Puma fails to revive TM bid in Australia

Manufacturer Caterpillar initially failed to block sports brand’s ‘Procat’ mark | But later court rulings sided with the construction equipment manufacturer’s arguments.

The Federal Court of Australia has refused German sportswear company Puma’s attempt to register a trademark which construction equipment manufacturer Caterpillar had successfully opposed.

In a decision handed down today, September 9, the Federal Court dismissed Puma’s application for leave to appeal and its application against the decision which had allowed Caterpillar’s opposition to Puma’s ‘Procat’ trademark application.

Puma had initially applied to register ’Procat’ in a stylised form back in October 2016. Caterpillar opposed the application but was unsuccessful before a delegate of the registrar, IP Australia.

Caterpillar appealed against the finding, and found success before a judge at the Federal Court of Australia in August last year.

Puma then appealed against the ruling, arguing that the primary judge erred by finding that the ‘Procat' mark was deceptively similar to Caterpillar’s ‘Cat’ trademarks and that use of the ‘Procat' mark would be likely to deceive or cause confusion in light of the reputation of the ‘Cat’ marks.

However, a panel of three judges at the Federal Court of Australia has now refused leave to appeal and dismissed Puma’s application.

Puma had argued that there was an error in the assessment of the ‘Procat’ mark, claiming that were three errors: there was a failure to limit the ‘Procat’ to its “fancy" stylised form; the search for meaning of the mark when ‘Procat’ is an invented word; and (3) misapplication of section 7 of the Trade Marks Act 1995 (which covers use of trademarks).

Puma also claimed that the primary judge adopted an unduly narrow approach in his consideration of the surrounding circumstances.

The court rejected all of Puma’s arguments.

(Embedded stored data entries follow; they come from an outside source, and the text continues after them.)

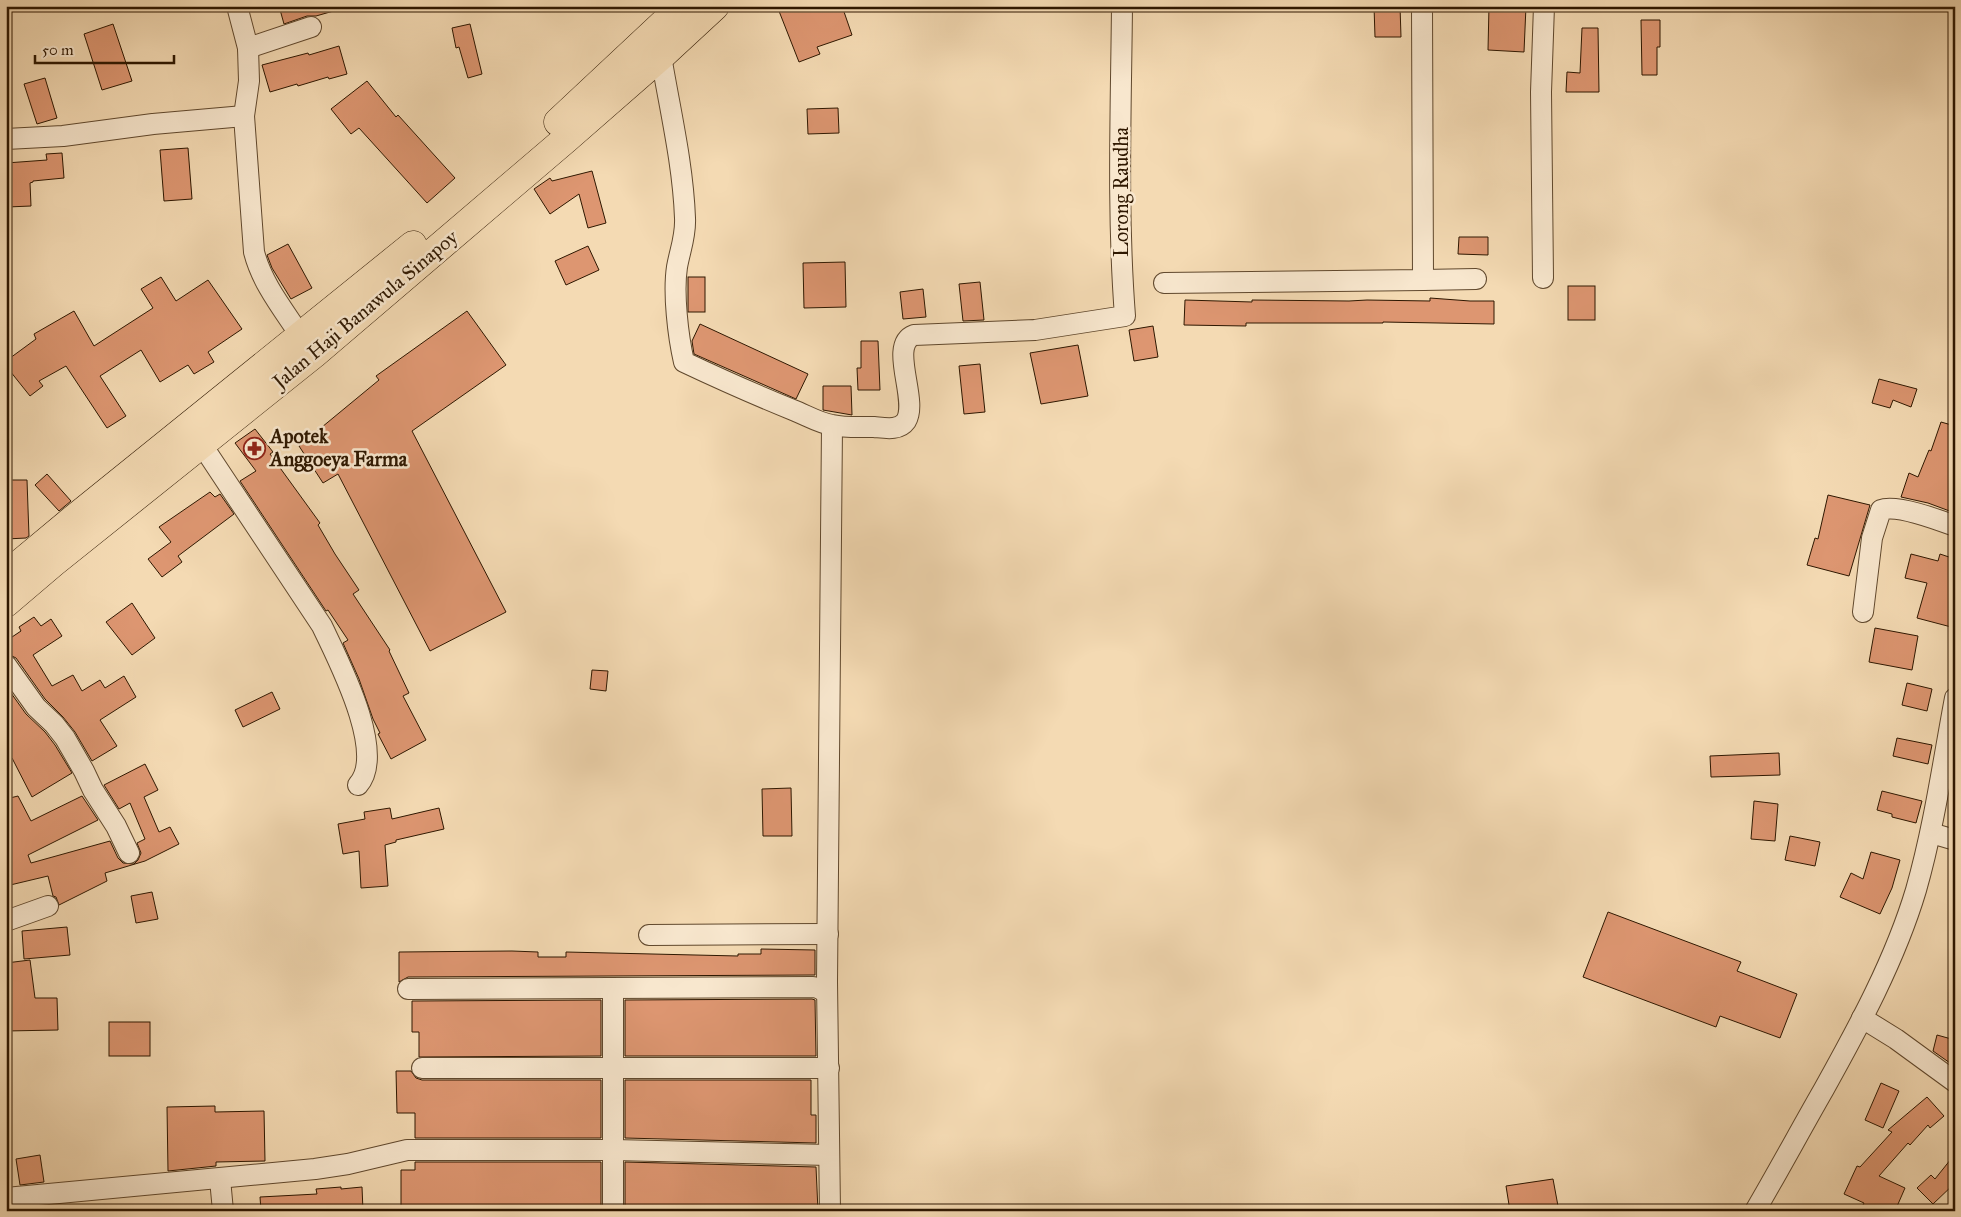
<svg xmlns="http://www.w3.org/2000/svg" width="1961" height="1217" font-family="'IM FELL Great Primer',serif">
<rect width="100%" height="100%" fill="#f4dab3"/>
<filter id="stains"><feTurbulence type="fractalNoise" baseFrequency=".004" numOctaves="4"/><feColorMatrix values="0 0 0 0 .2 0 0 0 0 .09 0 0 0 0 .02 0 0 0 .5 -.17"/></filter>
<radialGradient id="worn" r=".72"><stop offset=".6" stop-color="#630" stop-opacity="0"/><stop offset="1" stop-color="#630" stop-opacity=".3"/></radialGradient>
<!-- building -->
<g fill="#dd9671" stroke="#2e1700">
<path d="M 279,6 L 337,6 L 337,10 L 316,16 L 307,16 L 284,24 Z"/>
<path d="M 777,6 L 842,6 L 852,35 L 817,47 L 820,54 L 799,62 Z"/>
<path d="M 1374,6 L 1400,6 L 1401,37 L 1375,37 Z"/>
<path d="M 1489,6 L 1526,6 L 1524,52 L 1488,50 Z"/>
<path d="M 1641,20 L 1660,20 L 1660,47 L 1657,47 L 1657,75 L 1642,75 Z"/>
<path d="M 113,24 L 132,81 L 102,90 L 84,34 Z"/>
<path d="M 470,24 L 482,74 L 468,78 L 459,47 L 456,48 L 452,28 Z"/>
<path d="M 1582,28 L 1598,28 L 1599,92 L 1566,92 L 1567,72 L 1580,73 Z"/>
<path d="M 339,46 L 347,74 L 329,79 L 328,77 L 298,86 L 297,84 L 270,92 L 262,65 L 308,53 L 309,55 Z"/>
<path d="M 45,78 L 57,118 L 37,124 L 24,84 Z"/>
<path d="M 367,81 L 396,117 L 398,115 L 455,178 L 427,203 L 359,128 L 351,134 L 331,109 Z"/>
<path d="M 838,108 L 839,133 L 808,134 L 807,109 Z"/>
<path d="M 188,148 L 192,199 L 164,201 L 160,150 Z"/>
<path d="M 62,153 L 64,178 L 33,181 L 33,182 L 30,183 L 31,206 L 7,207 L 6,163 L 47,160 L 46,154 Z"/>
<path d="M 592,171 L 606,223 L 588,228 L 579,194 L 550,214 L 534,189 L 550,178 L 552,181 Z"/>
<path d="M 1459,237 L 1488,237 L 1488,255 L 1458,254 Z"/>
<path d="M 288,244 L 312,288 L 291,299 L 272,268 L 267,255 Z"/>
<path d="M 588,246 L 599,270 L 566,285 L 555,261 Z"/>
<path d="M 845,262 L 846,307 L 804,308 L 803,263 Z"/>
<path d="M 161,277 L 176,301 L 208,280 L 242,329 L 208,352 L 214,362 L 194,374 L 188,365 L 160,382 L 141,350 L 100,376 L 126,416 L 107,428 L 66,366 L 39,381 L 43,386 L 30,396 L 6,366 L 6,361 L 36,339 L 34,334 L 74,311 L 94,346 L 153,308 L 141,289 Z"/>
<rect x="688" y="277" width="17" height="35"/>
<path d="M 980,282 L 984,320 L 963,321 L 959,284 Z"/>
<rect x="1568" y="286" width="27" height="34"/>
<path d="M 923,289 L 926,317 L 903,319 L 900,292 Z"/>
<path d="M 1430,298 L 1470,301 L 1494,301 L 1494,324 L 1383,322 L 1383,323 L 1246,323 L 1246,326 L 1184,325 L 1185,300 L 1252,302 L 1252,300 L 1349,301 L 1367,300 L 1430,301 Z"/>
<path d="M 467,311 L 506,365 L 412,431 L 506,612 L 430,651 L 338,474 L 323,483 L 299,446 L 379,380 L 376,376 Z"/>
<path d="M 700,324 L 808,374 L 796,399 L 694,354 L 692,341 Z"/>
<path d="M 1153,326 L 1158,357 L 1134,361 L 1129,330 Z"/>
<path d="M 861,341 L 878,341 L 880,390 L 858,390 L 857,368 L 861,368 Z"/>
<path d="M 1078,345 L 1088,396 L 1041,404 L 1030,353 Z"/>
<path d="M 980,364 L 985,412 L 964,414 L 959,366 Z"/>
<path d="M 1879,379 L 1917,389 L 1911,407 L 1893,400 L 1890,408 L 1872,403 Z"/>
<path d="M 823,386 L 851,386 L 852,415 L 823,410 Z"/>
<path d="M 1941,422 L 1955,426 L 1955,513 L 1928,503 L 1901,497 L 1909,473 L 1918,477 L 1929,450 L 1931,451 Z"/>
<path d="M 255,429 L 273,452 L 270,454 L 320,523 L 318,525 L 335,554 L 359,590 L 353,594 L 390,650 L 389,651 L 409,693 L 403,696 L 426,740 L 391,759 L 378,734 L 380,733 L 373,719 L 359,679 L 343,643 L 348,640 L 328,610 L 326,611 L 240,481 L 256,471 L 235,443 Z"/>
<path d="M 47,474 L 71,501 L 59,511 L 35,485 Z"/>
<path d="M 6,480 L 27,480 L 29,536 L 26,538 L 6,539 Z"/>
<path d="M 210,492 L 215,497 L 220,494 L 234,514 L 178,556 L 182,562 L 162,577 L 148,559 L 171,542 L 159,527 Z"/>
<path d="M 1828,495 L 1870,505 L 1849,576 L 1807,565 L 1815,538 L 1818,539 Z"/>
<path d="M 1911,554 L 1938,561 L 1940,554 L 1955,559 L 1955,628 L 1917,618 L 1927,583 L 1905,578 Z"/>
<path d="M 132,603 L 155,638 L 132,655 L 106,622 Z"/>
<path d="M 34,617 L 41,626 L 51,619 L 62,636 L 33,655 L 52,686 L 73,675 L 82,691 L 100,680 L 105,688 L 124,676 L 136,697 L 100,720 L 117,746 L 92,761 L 75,732 L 63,717 L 45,699 L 16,658 L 6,653 L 6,641 L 21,631 L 19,627 Z"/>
<path d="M 1875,628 L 1918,636 L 1912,670 L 1869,662 Z"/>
<path d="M 592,670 L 608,671 L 606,691 L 590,689 Z"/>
<path d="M 1907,683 L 1932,689 L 1927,711 L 1902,705 Z"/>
<path d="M 6,686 L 26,714 L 45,732 L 55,745 L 72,773 L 32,797 L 12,758 L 6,760 Z"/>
<path d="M 272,692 L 280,709 L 243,727 L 235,710 Z"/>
<path d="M 1897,738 L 1932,745 L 1928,764 L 1893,756 Z"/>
<path d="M 1779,753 L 1780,775 L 1711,777 L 1710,756 Z"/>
<path d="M 145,764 L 158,790 L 144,797 L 159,832 L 170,827 L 179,844 L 145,861 L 105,873 L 107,881 L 59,905 L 56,897 L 53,896 L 48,876 L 6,886 L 6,799 L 18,796 L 31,821 L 82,796 L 98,820 L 28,855 L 31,863 L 110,841 L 118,858 L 123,863 L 134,864 L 138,860 L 141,853 L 137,843 L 145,839 L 130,803 L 119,809 L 104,785 Z"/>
<path d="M 791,788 L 792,836 L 763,836 L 762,789 Z"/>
<path d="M 1882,791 L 1922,801 L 1916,823 L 1892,817 L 1892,814 L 1877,810 Z"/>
<path d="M 1754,801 L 1778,804 L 1775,841 L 1751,839 Z"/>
<path d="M 390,808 L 392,819 L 439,808 L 444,829 L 396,840 L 396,842 L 385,845 L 388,886 L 361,888 L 359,851 L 343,854 L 338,824 L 365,819 L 364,812 Z"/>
<path d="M 1790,836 L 1820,842 L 1815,866 L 1785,860 Z"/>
<path d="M 1871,852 L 1900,860 L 1892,888 L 1880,914 L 1840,897 L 1851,873 L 1863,879 Z"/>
<path d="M 152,892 L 158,919 L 136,923 L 131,896 Z"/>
<path d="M 1608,912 L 1741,962 L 1737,971 L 1797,994 L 1780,1038 L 1720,1016 L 1716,1027 L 1583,977 Z"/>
<path d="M 67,927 L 70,955 L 24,959 L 22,931 Z"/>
<path d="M 761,949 L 815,950 L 815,975 L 408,977 L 399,982 L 399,952 L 512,951 L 538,952 L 538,957 L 566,957 L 566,952 L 738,956 L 738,954 L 761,954 Z"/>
<path d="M 30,960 L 35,998 L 57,998 L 58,1030 L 6,1031 L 6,963 Z"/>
<path d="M 812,999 L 815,1000 L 816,1056 L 625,1056 L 625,1000 Z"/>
<path d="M 601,1000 L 601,1056 L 419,1057 L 419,1032 L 412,1032 L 412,1001 Z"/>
<rect x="109" y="1022" width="41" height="34"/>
<path d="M 1937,1035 L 1955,1040 L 1955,1065 L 1950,1063 L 1933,1051 Z"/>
<path d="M 396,1071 L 411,1071 L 416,1078 L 422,1080 L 601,1080 L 601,1138 L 415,1138 L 415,1113 L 397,1113 Z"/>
<path d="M 625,1080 L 811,1080 L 811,1115 L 816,1115 L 816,1143 L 625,1138 Z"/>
<path d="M 1881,1083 L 1899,1091 L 1883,1128 L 1865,1120 Z"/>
<path d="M 1927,1097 L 1944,1116 L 1930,1128 L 1928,1125 L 1910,1145 L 1908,1143 L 1879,1176 L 1905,1188 L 1895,1211 L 1860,1211 L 1864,1203 L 1844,1194 L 1857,1166 L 1860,1167 L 1892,1132 L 1888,1130 Z"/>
<path d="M 215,1106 L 215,1112 L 264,1111 L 265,1161 L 216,1162 L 216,1166 L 168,1171 L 167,1107 Z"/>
<path d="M 1955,1154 L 1955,1183 L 1933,1204 L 1917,1188 L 1931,1175 L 1935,1179 Z"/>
<path d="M 40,1155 L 44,1182 L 20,1185 L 16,1159 Z"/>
<path d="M 415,1162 L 601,1162 L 601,1211 L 401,1211 L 401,1170 L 415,1170 Z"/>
<path d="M 625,1162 L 816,1167 L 818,1211 L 625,1211 Z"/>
<path d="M 1553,1179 L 1558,1206 L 1527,1211 L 1510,1211 L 1506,1186 Z"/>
<path d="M 341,1187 L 341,1189 L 362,1187 L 363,1211 L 261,1211 L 260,1197 L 317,1194 L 316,1189 Z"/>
</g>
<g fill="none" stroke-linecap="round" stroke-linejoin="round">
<defs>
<g id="street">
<path d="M 237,6 L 248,48 L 249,81 L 244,116 L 254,252 C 262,283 282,308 300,335"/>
<path d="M 248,48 L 311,27"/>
<path d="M 661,56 C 670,110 683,164 685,218 C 686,236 680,250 677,267 C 673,293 678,336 684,362 C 720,379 756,395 793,410 C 806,415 819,423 832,425 C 845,428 861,427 874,427 C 885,428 899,431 906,421 C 919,400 888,345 914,335 L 1035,330 L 1125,316 C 1117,213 1121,110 1122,6"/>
<path d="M 6,139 L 63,136 L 153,124 L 244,116"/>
<path d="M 1543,278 L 1541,92 L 1544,6"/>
<path d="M 1423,280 L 1476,279"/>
<path d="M 1164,283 L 1423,280 L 1422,6"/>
<path d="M 202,445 L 322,626 C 338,660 387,753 358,785"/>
<path d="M 1863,612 L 1872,538 L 1881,510 C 1896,504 1939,520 1955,526"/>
<path d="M 6,665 L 36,707 L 54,724 L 65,738 L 84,771 L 93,790 L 116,826 L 129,853"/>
<path d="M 1931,833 L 1955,840"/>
<path d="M 6,921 L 48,906"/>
<path d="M 649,935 L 828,934"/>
<path d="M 408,989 L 813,987 L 818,988 L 827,993"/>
<path d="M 1862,1018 L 1896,1039 L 1955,1082"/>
<path d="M 422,1068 L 829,1068"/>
<path d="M 220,1179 L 223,1211"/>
<path d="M 6,1198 L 315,1169 L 348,1164 L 407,1150 L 614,1150 L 829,1155"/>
<path d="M 613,1211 L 613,989"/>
<path d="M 830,1211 L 827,982 L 832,426"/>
<path d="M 1755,1211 C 1779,1170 1801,1129 1824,1089 C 1859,1026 1895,960 1916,890 C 1934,827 1943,762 1955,698"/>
</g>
<g id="highway">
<path d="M 558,122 L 682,6"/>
<path d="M 6,575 L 71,521 L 413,245"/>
<path d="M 6,603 L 53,563 L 314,354 L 566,139 L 661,56 L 715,6"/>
</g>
</defs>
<!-- street casing -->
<use href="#street" stroke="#60482d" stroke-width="22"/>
<!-- highway casing -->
<use href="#highway" stroke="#2e1700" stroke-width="29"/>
<!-- street -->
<use href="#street" stroke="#f8e7ce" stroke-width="20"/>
<!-- highway -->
<use href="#highway" stroke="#f4dab3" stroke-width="28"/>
</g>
<!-- icons -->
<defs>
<symbol id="pharmacy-ring" viewBox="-11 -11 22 22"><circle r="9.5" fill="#f8e7ce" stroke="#8f2418" stroke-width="1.5"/><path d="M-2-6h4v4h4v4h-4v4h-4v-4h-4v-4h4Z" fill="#8f2418"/></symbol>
</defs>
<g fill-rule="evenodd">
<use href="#pharmacy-ring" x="242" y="436" width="25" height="25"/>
</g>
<g text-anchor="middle" stroke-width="5" stroke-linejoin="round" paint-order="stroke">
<!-- street labels -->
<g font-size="20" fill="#2e1700" stroke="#f8e7ce">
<text transform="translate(1121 192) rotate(-90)" y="7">Lorong Raudha</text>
<text transform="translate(365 309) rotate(-40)" y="7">Jalan Haji Banawula Sinapoy</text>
</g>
<!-- poi labels -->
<g font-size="20" font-weight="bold" fill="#2e1700" stroke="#f8e7ce" text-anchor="start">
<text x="270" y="443">Apotek<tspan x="270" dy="23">Anggoeya Farma</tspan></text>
</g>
</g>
<!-- margin -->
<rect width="1961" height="1217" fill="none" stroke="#f4dab3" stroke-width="25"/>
<rect x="8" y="8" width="1946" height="1202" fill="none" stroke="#2e1700" stroke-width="2.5"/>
<rect x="12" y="12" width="1936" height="1192" fill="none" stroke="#2e1700"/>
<!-- scale -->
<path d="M35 55v8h139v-8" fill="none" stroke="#2e1700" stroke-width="2.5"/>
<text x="42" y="55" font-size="15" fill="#2e1700" stroke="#f8e7ce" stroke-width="4" paint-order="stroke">50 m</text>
<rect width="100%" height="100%" filter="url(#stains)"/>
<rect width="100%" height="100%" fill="url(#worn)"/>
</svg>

While Puma didn’t contest that the judge’s factual findings were not open on the evidence, the sportswear company did focus on the weight given by the primary judge to his findings of fact and on the evaluative task undertaken by the judge in order to address the issue of deceptive similarity.

“At the outset, the difficulty that Puma faces in…framing the draft appeal grounds is that it must identify specific errors of fact or law that infect the evaluation undertaken by the primary judge,” said the court.

Puma’s argument that the primary judge erred by failing to consider that the hypothetical consumers would understand that ‘cat’ had other meanings and uses apart from the ‘Cat’ marks.

"His Honour was concerned with the impression of a significant number of hypothetical consumers,” said the court.

The Federal Court concluded that it was open to the judge, in undertaking the evaluative assessment required, to conclude that consumers would be caused to wonder whether there is a commercial association.

“Whilst reasonable minds might differ upon the outcome of the hypothetical inquiry, we are not satisfied that the assessment of the primary judge was infected by any material error of fact or law,” said the court.

The court ordered Puma to pay Caterpillar’s costs.